→ PROBLEM:
Make a verbatim copy of the records; pictures stay out.

→ RECORDS SHOWN:

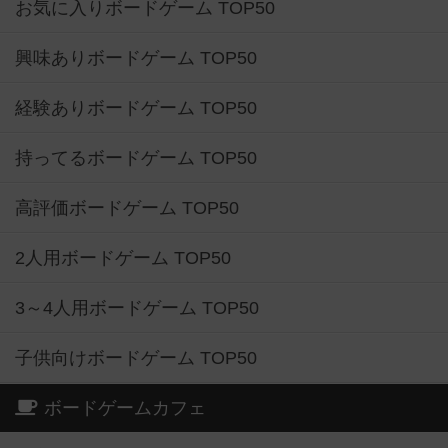
お気に入りボードゲーム TOP50
興味ありボードゲーム TOP50
経験ありボードゲーム TOP50
持ってるボードゲーム TOP50
高評価ボードゲーム TOP50
2人用ボードゲーム TOP50
3～4人用ボードゲーム TOP50
子供向けボードゲーム TOP50
ボードゲームカフェ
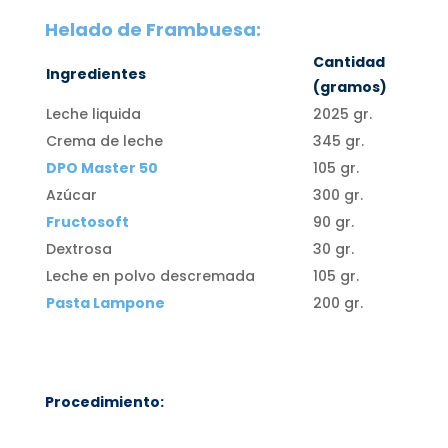
Helado de Frambuesa:
Cantidad
Ingredientes
(gramos)
Leche liquida
2025 gr.
Crema de leche
345 gr.
DPO Master 50
105 gr.
Azúcar
300 gr.
Fructosoft
90 gr.
Dextrosa
30 gr.
Leche en polvo descremada
105 gr.
Pasta Lampone
200 gr.
Procedimiento:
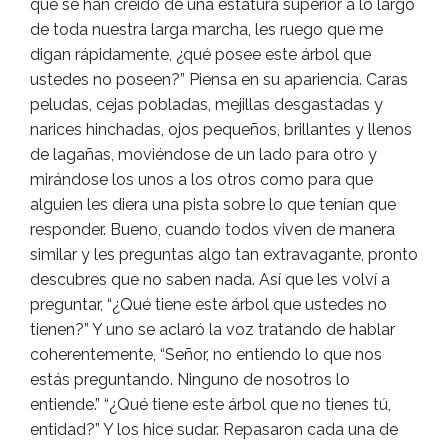
que se han creído de una estatura superior a lo largo
de toda nuestra larga marcha, les ruego que me
digan rápidamente, ¿qué posee este árbol que
ustedes no poseen?” Piensa en su apariencia. Caras
peludas, cejas pobladas, mejillas desgastadas y
narices hinchadas, ojos pequeños, brillantes y llenos
de lagañas, moviéndose de un lado para otro y
mirándose los unos a los otros como para que
alguien les diera una pista sobre lo que tenían que
responder. Bueno, cuando todos viven de manera
similar y les preguntas algo tan extravagante, pronto
descubres que no saben nada. Así que les volví a
preguntar, “¿Qué tiene este árbol que ustedes no
tienen?” Y uno se aclaró la voz tratando de hablar
coherentemente, “Señor, no entiendo lo que nos
estás preguntando. Ninguno de nosotros lo
entiende.” “¿Qué tiene este árbol que no tienes tú,
entidad?” Y los hice sudar. Repasaron cada una de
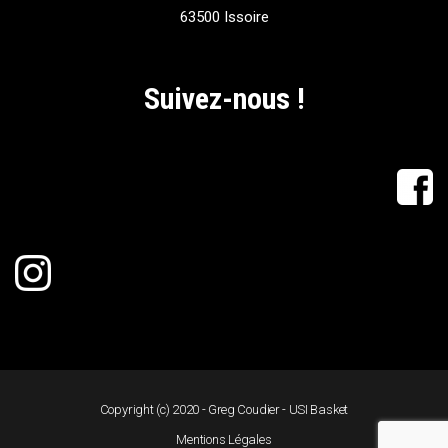
63500 Issoire
Suivez-nous !
Copyright (c) 2020 - Greg Coudier - USI Basket
Mentions Légales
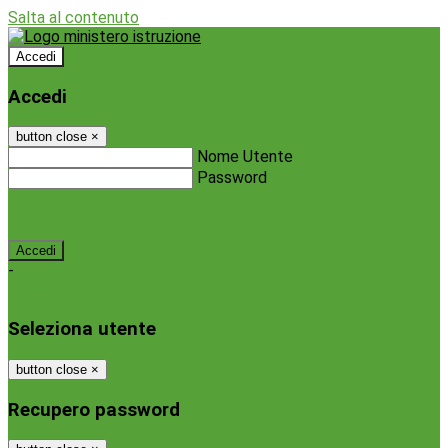
Salta al contenuto
Accedi
Accedi
button close
×
Nome Utente
Password
Password dimenticata?
-
Entra con SPID
Entra con CIE
Seleziona utente
button close
×
Recupero password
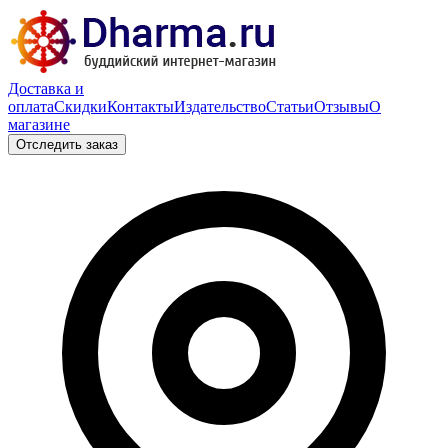
Доставка и
оплата
Скидки
Контакты
Издательство
Статьи
Отзывы
О
магазине
Отследить заказ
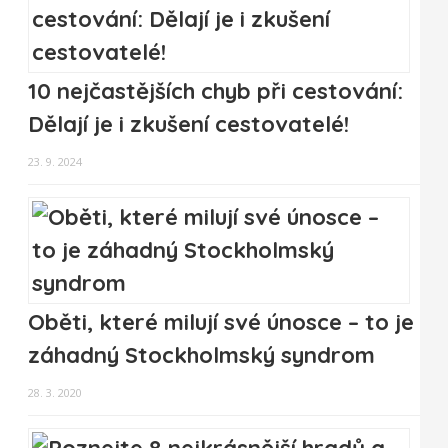
10 nejčastějších chyb při cestování:
Dělají je i zkušení cestovatelé!
23. 9. 2024
Oběti, které milují své únosce – to je
záhadný Stockholmský syndrom
28. 3. 2020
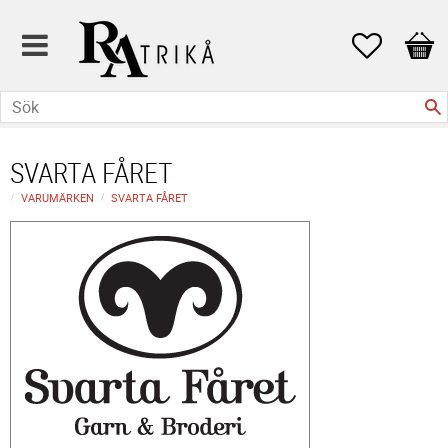
Favoriter
Kund
SVARTA FÅRET
VARUMÄRKEN
SVARTA FÅRET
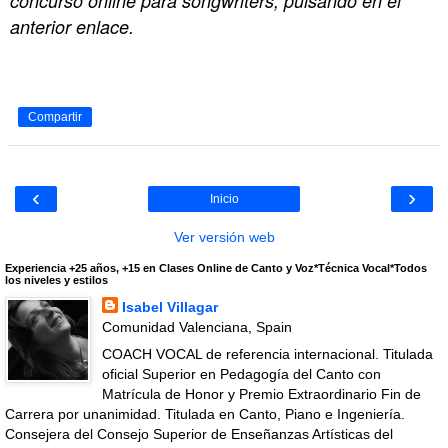
concurso online para songwriters, pulsando en el
anterior enlace.
Compartir
‹
›
Inicio
Ver versión web
Experiencia +25 años, +15 en Clases Online de Canto y Voz*Técnica Vocal*Todos
los niveles y estilos
Isabel Villagar
Comunidad Valenciana, Spain
COACH VOCAL de referencia internacional. Titulada
oficial Superior en Pedagogía del Canto con
Matrícula de Honor y Premio Extraordinario Fin de
Carrera por unanimidad. Titulada en Canto, Piano e Ingeniería.
Consejera del Consejo Superior de Enseñanzas Artísticas del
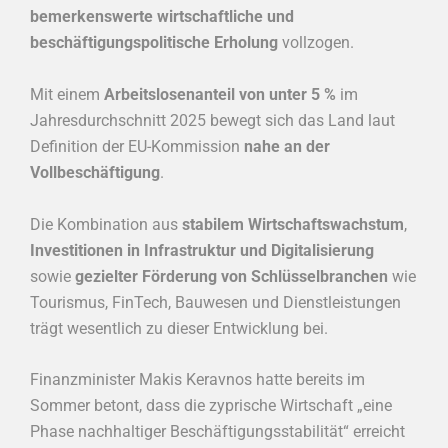
bemerkenswerte wirtschaftliche und
beschäftigungspolitische Erholung
vollzogen.
Mit einem
Arbeitslosenanteil von unter 5 %
im
Jahresdurchschnitt 2025 bewegt sich das Land laut
Definition der EU-Kommission
nahe an der
Vollbeschäftigung
.
Die Kombination aus
stabilem Wirtschaftswachstum
,
Investitionen in Infrastruktur und Digitalisierung
sowie
gezielter Förderung von Schlüsselbranchen
wie
Tourismus, FinTech, Bauwesen und Dienstleistungen
trägt wesentlich zu dieser Entwicklung bei.
Finanzminister Makis Keravnos hatte bereits im
Sommer betont, dass die zyprische Wirtschaft „eine
Phase nachhaltiger Beschäftigungsstabilität“ erreicht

→ SOLUTION TO THIS EXERCISE:
お気に入りボードゲーム TOP50
興味ありボードゲーム TOP50
経験ありボードゲーム TOP50
持ってるボードゲーム TOP50
高評価ボードゲーム TOP50
2人用ボードゲーム TOP50
3～4人用ボードゲーム TOP50
子供向けボードゲーム TOP50
ボードゲームカフェ
Helado de Frambuesa:
Cantidad
Ingredientes
(gramos)
Leche liquida
2025 gr.
Crema de leche
345 gr.
DPO Master 50
105 gr.
Azúcar
300 gr.
Fructosoft
90 gr.
Dextrosa
30 gr.
Leche en polvo descremada
105 gr.
Pasta Lampone
200 gr.
Procedimiento:
que se han creído de una estatura superior a lo largo
de toda nuestra larga marcha, les ruego que me
digan rápidamente, ¿qué posee este árbol que
ustedes no poseen?” Piensa en su apariencia. Caras
peludas, cejas pobladas, mejillas desgastadas y
narices hinchadas, ojos pequeños, brillantes y llenos
de lagañas, moviéndose de un lado para otro y
mirándose los unos a los otros como para que
alguien les diera una pista sobre lo que tenían que
responder. Bueno, cuando todos viven de manera
similar y les preguntas algo tan extravagante, pronto
descubres que no saben nada. Así que les volví a
preguntar, “¿Qué tiene este árbol que ustedes no
tienen?” Y uno se aclaró la voz tratando de hablar
coherentemente, “Señor, no entiendo lo que nos
estás preguntando. Ninguno de nosotros lo
entiende.” “¿Qué tiene este árbol que no tienes tú,
entidad?” Y los hice sudar. Repasaron cada una de
63500 Issoire
Suivez-nous !
Copyright (c) 2020 - Greg Coudier - USI Basket
Mentions Légales
Salta al contenuto
Accedi
Accedi
button close
×
Nome Utente
Password
Password dimenticata?
-
Entra con SPID
Entra con CIE
Seleziona utente
button close
×
Recupero password
Доставка и
оплата
Скидки
Контакты
Издательство
Статьи
Отзывы
О
магазине
Отследить заказ
10 nejčastějších chyb při cestování:
Dělají je i zkušení cestovatelé!
23. 9. 2024
Oběti, které milují své únosce – to je
záhadný Stockholmský syndrom
28. 3. 2020
Favoriter
Kund
SVARTA FÅRET
VARUMÄRKEN
SVARTA FÅRET
concurso online para songwriters, pulsando en el
anterior enlace.
Compartir
‹
›
Inicio
Ver versión web
Experiencia +25 años, +15 en Clases Online de Canto y Voz*Técnica Vocal*Todos
los niveles y estilos
Isabel Villagar
Comunidad Valenciana, Spain
COACH VOCAL de referencia internacional. Titulada
oficial Superior en Pedagogía del Canto con
Matrícula de Honor y Premio Extraordinario Fin de
Carrera por unanimidad. Titulada en Canto, Piano e Ingeniería.
Consejera del Consejo Superior de Enseñanzas Artísticas del
bemerkenswerte wirtschaftliche und
beschäftigungspolitische Erholung
vollzogen.
Mit einem
Arbeitslosenanteil von unter 5 %
im
Jahresdurchschnitt 2025 bewegt sich das Land laut
Definition der EU-Kommission
nahe an der
Vollbeschäftigung
.
Die Kombination aus
stabilem Wirtschaftswachstum
,
Investitionen in Infrastruktur und Digitalisierung
sowie
gezielter Förderung von Schlüsselbranchen
wie
Tourismus, FinTech, Bauwesen und Dienstleistungen
trägt wesentlich zu dieser Entwicklung bei.
Finanzminister Makis Keravnos hatte bereits im
Sommer betont, dass die zyprische Wirtschaft „eine
Phase nachhaltiger Beschäftigungsstabilität“ erreicht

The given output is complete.